** What to produce **
Copy the material from its beginning through the line that contains "что сидит и", keeping every character unchanged and leaving the pictures out.

** Extracted material **
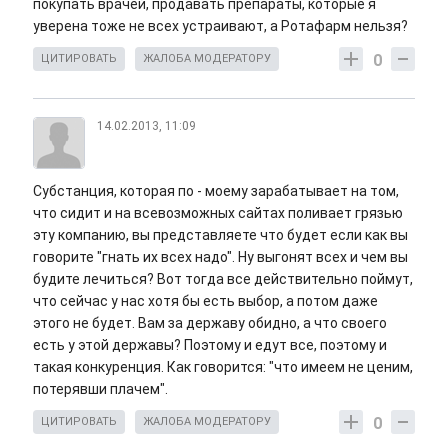
покупать врачей, продавать препараты, которые я
уверена тоже не всех устраивают, а Ротафарм нельзя?
0
ЦИТИРОВАТЬ
ЖАЛОБА МОДЕРАТОРУ
14.02.2013, 11:09
Субстанция, которая по - моему зарабатывает на том,
что сидит и на всевозможных сайтах поливает грязью
эту компанию, вы представляете что будет если как вы
говорите "гнать их всех надо". Ну выгонят всех и чем вы
будите лечиться? Вот тогда все действительно поймут,
что сейчас у нас хотя бы есть выбор, а потом даже
этого не будет. Вам за державу обидно, а что своего
есть у этой державы? Поэтому и едут все, поэтому и
такая конкуренция. Как говорится: "что имеем не ценим,
потерявши плачем".
0
ЦИТИРОВАТЬ
ЖАЛОБА МОДЕРАТОРУ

** Task output **
покупать врачей, продавать препараты, которые я
уверена тоже не всех устраивают, а Ротафарм нельзя?
0
ЦИТИРОВАТЬ
ЖАЛОБА МОДЕРАТОРУ
14.02.2013, 11:09
Субстанция, которая по - моему зарабатывает на том,
что сидит и на всевозможных сайтах поливает грязью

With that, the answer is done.